Louis Ibah and Uche Usim
The Federal Government on Tuesday assured Nigeria’s flying public on the safety and airworthiness of aircraft operating or flying into the country’s airspace even as more countries around the world announce the suspension of the Boeing 737-800MAX airplanes following safety concerns after a crash involving the Ethiopian Airlines in Addis Ababa on Sunday.
The Ethiopian Airlines B737 Max NG on Sunday was the second within 5 months coming on the heels of the Indonesia’s Lion Airlines incident in November 2018 .
Meanwhile, following the unfortunate development, Australia, Oman, Malaysia, Singapore, Mexico, Germany, France, Austria, Ireland, the United Kingdom and the European Union, on Tuesday joined Indonesia, China, India, Cayman Island, and Ethiopia to ban the use of the Boeing 737-800MAX in their airspace.
In a spontaneous reaction to the rising global aviation response banning the use of the aircraft in their various jurisdictions, Boeing shares dropped by 13 per cent on Monday, even as speculations were rife that more countries would ban its use in the days ahead.
In Nigeria, where Air Peace was already awaiting the delivery of 10 of the B737MAX-8 aircraft, some airline operators told Daily Sun that they recorded a drop in passenger patronage with many fearing that the accident prone aircraft type was already in operation in the nation’s airspace.
This prompted some industry stakeholders to call for a halt in the supply of the aircraft for use by the local carrier in line with global trend.
President of the Aviation Round Table (ART), Mr. Gabriel Olowo, told journalists yesterday that “these series of fatal accidents call to question the safety in the design of the Boeing 737-800Max series by the manufacturer and its certification to fly by the US FAA – the safety regulation authority in the country of manufacture.”

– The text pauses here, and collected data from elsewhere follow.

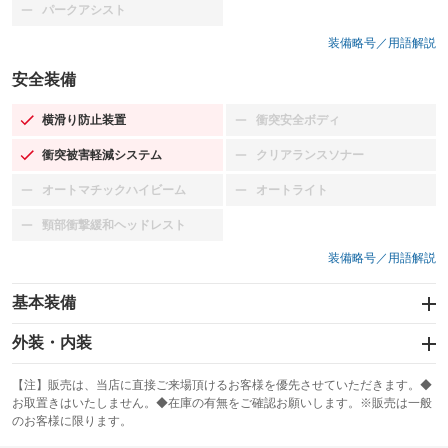
パークアシスト
：装備なし
装備略号／用語解説
安全装備
横滑り防止装置
衝突安全ボディ
：装備あり
：装備なし
衝突被害軽減システム
クリアランスソナー
：装備あり
：装備なし
オートマチックハイビーム
オートライト
：装備なし
：装備なし
頸部衝撃緩和ヘッドレスト
：装備なし
装備略号／用語解説
基本装備
エアバッグ：運転席/助手席
外装・内装
：装備あり
スライドドア：両面電動
カーナビ
：装備あり
：装備なし
【注】販売は、当店に直接ご来場頂けるお客様を優先させていただきます。◆
お取置きはいたしません。◆在庫の有無をご確認お願いします。※販売は一般
サンルーフ
ABS
TV：フルセグ
：装備なし
：装備あり
：装備あり
のお客様に限ります。
エアコン
Wエアコン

“Aviation regulatory bodies should therefore demand that the aircraft be temporarily grounded from commercial operations pending the determination of the cause of its incessant crashes,” Olowo said.

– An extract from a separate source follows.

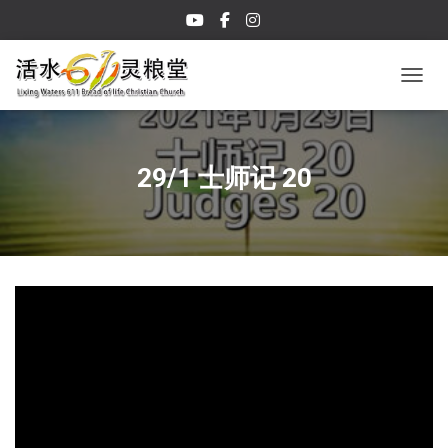
TOGGL
29/1 士师记 20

But the Nigerian government on Tuesday dispelled fears the aircraft was already in use in the country, assuring “there was no cause for alarm.”

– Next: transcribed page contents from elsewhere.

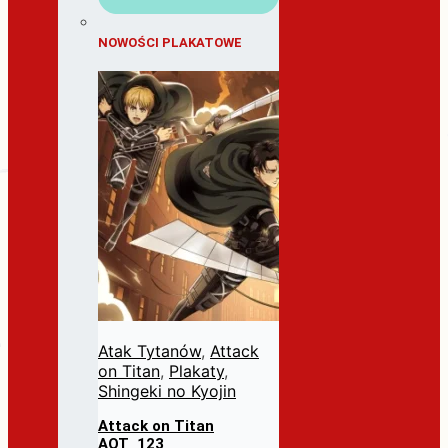
NOWOŚCI PLAKATOWE
Atak Tytanów
,
Attack
on Titan
,
Plakaty
,
Shingeki no Kyojin
Attack on Titan
AOT_123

Industry regulator, the Nigerian Civil Aviation Authority (NCAA) in a statement said “it is consciously monitoring the developments globally regarding the suspension of the Boeing 737MAX aircraft with a view to taking necessary steps that will enhance the safety of all aircraft in operation within the Nigerian airspace.”
“There is no cause for alarm. Presently, the accidented aircraft type, Boeing 737 – Max 8 is not in operation in Nigeria,” spokesman for the NCAA, Sam Adurogboye said in a statement.
“The NCAA wants to reassure the public that it will continue to ensure that safety regulations are strictly adhered to for safety of all in Nigeria,” he added.
For his part, the Minister of State for Aviation, Mr. Hadi Sirika speaking with journalists in Abuja also assured the flying public that the government has not issued any licence to any airline to fly the Boeing 737MAX aircraft in the country.